O prefeito de Uberlândia, segunda maior cidade de Minas Gerais, Odelmo Leão, disse haver alternativa que não seja a criação de corredores exclusivos para os ônibus do transporte coletivo objetivando viabilizar o tráfego no centro e nos principais bairros daquela comunidade. Esta semana ele inaugurou mais um desses corredores e informou que o município está gastando R$ 100 milhões em um projeto que prevê, além dos corredores, a construção de três viadutos na região central de Uberlândia. Na avaliação dos técnicos daquela cidade, somente esse tipo de investimento é capaz de acomodar a demanda por espaço nas ruas daquela cidade.
Mas, o caso de Uberlândia não é único. Em Joinville, Santa Catarina, por exemplo, a prefeitura está finalizando a formação de quatro novos corredores, obras iniciadas no último dia 08 de agosto.
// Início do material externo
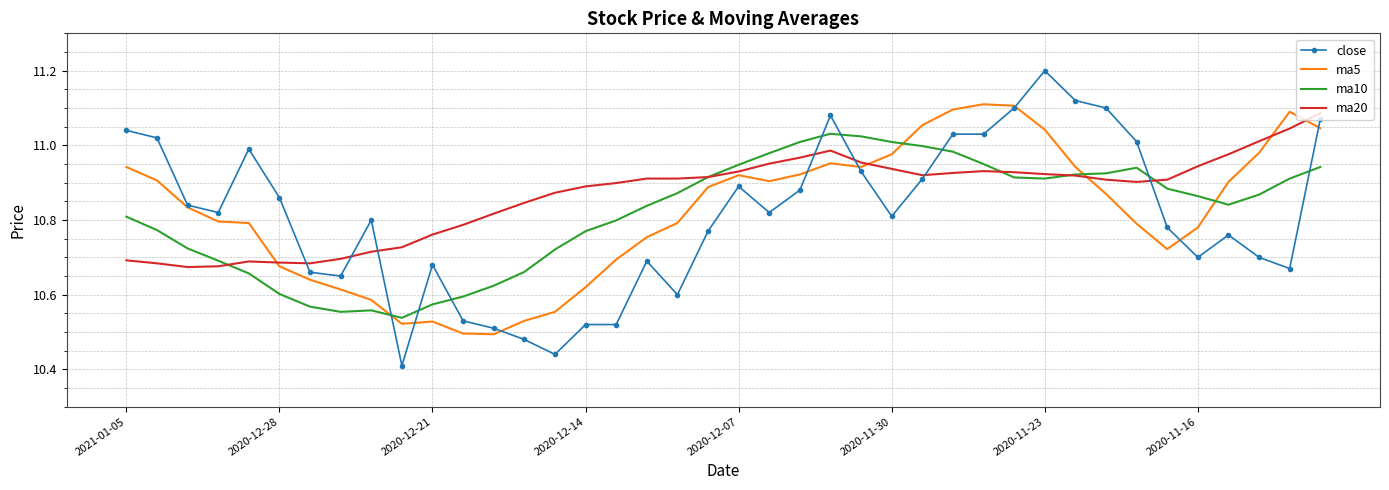

Which series has the largest range (max minus min)?

close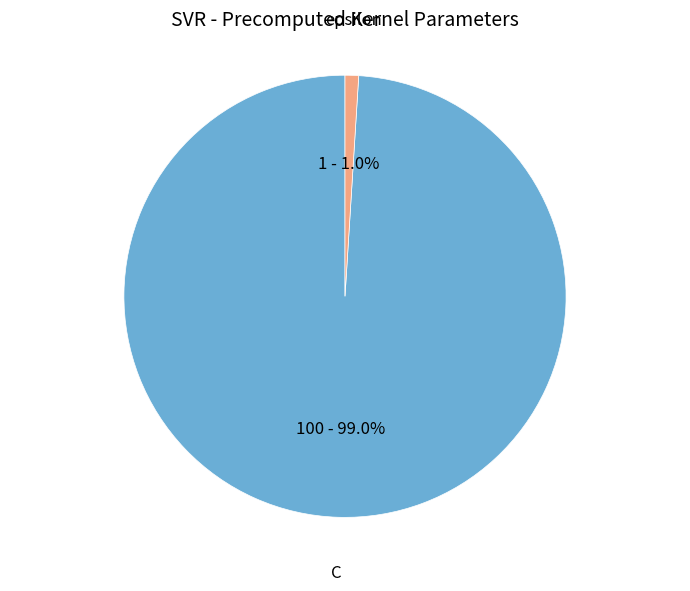

Combined, do epsilon and C account for over 50%?

Yes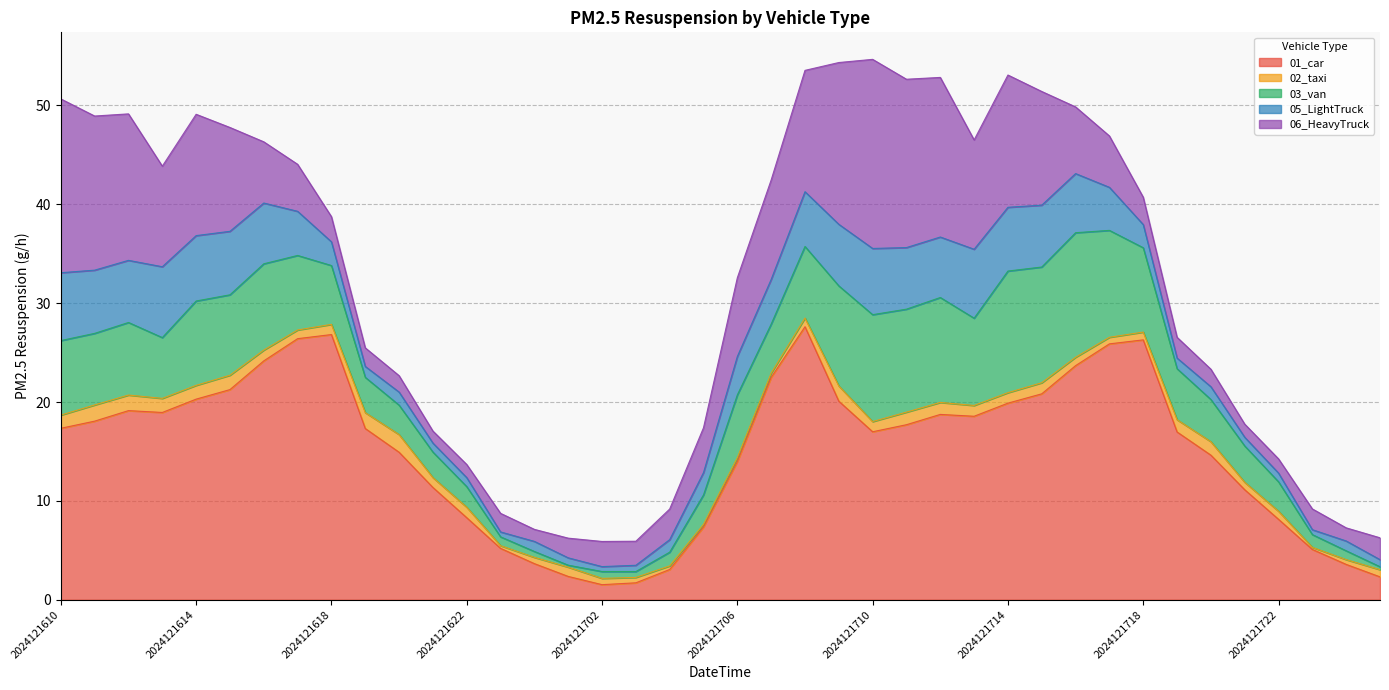

Rank the series at 2024121611 from lowest to highest value.

02_taxi, 05_LightTruck, 03_van, 06_HeavyTruck, 01_car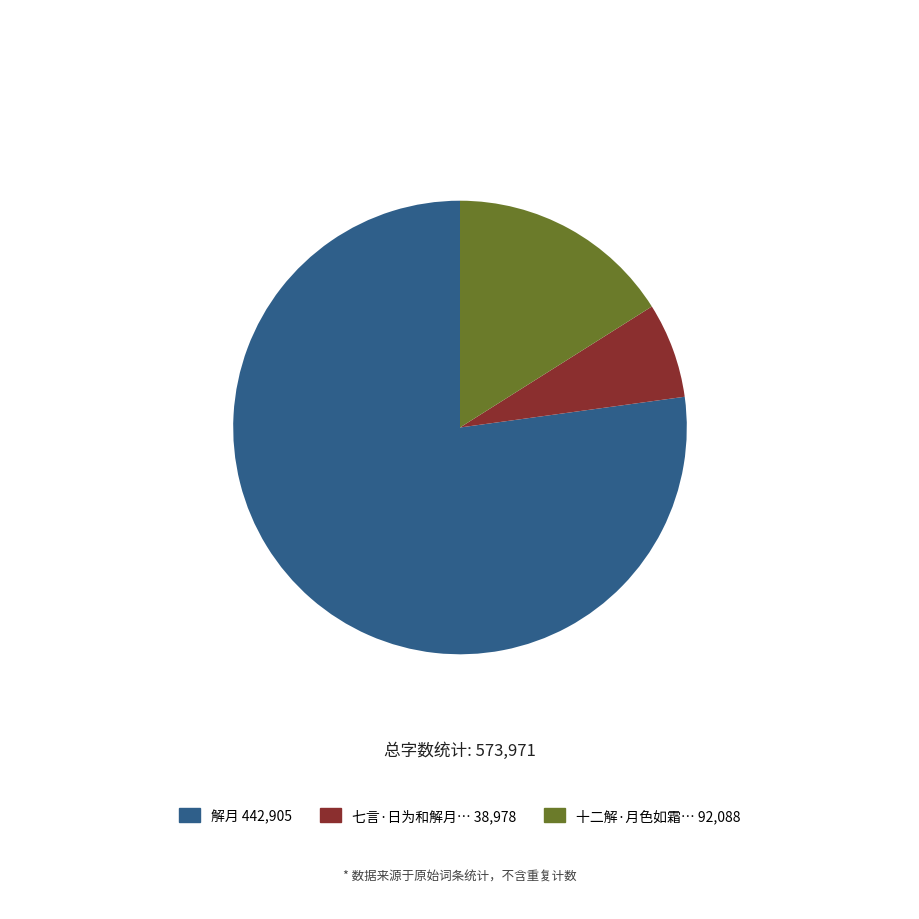

Is there any slice that represents more than half of the pie?

Yes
A exemplo de cidades do mesmo porte, aquela comunidade catarinense busca alternativas para garantir o escoamento do trânsito de veículos de todos os portes, em uma frota que não pára de crescer. Outro exemplo marcante está na maior cidade do Brasil, São Paulo. Lá, só este ano, foram abertos nove novos corredores exclusivos para o tráfego dos ônibus do transporte coletivo. E, esta semana a região mais valorizada do Rio de Janeiro, o trecho entre os bairros de Leblon e Ipanema, cartão postal da “Cidade Maravilhosa” ganhou um corredor exclusivo para os ônibus. O prefeito César Maia disse que não existe outro remédio que não seja investir na infraestrutura do transporte coletivo, principalmente porque o Rio de Janeiro vai ser uma das sedes da Copa do Mundo em 2014.
Em Anápolis
Também para Anápolis, cidade que se assemelha a Uberlândia e a Joinville, os estudos apontam que a solução para este angustiante problema enfrentado pela maioria dos prefeitos de cidades de porte médio acima, está no investimento em corredores de ônibus. A experiência adotada, há alguns anos, ao longo da Avenida Brasil, trecho entre o trevo de acesso ao DAIA e a região próxima ao Hospital Municipal, já demonstrou, na prática, que a medida é acertada e pode ser estendida para outros setores. Defende-se, por exemplo, dois corredores em forma de cruz, com um deles ligando a região do Bairro Jundiaí, até a Vila Brasil, no extremo oeste da Avenida Goiás e, outro, dando sequência ao que já existe na Avenida Brasil, levando-o até o viaduto de aceso ao setor Recanto do Sol. São opiniões preliminares, mas que têm uma forte dose de lógica, principalmente se ocorrerem algumas mudanças no sistema operado pela TCA, como a bilhetagem eletrônica que está a caminho. Com isto, não será mais obrigatório o desembarque no Terminal da Praça Americano do Brasil para o segundo percurso, dentro do sistema de 100 por cento de integração. De acordo com alguns especialistas ouvidos, mais cedo, ou mais tarde, a Prefeitura de Anápolis vai ter de enfrentar este problema.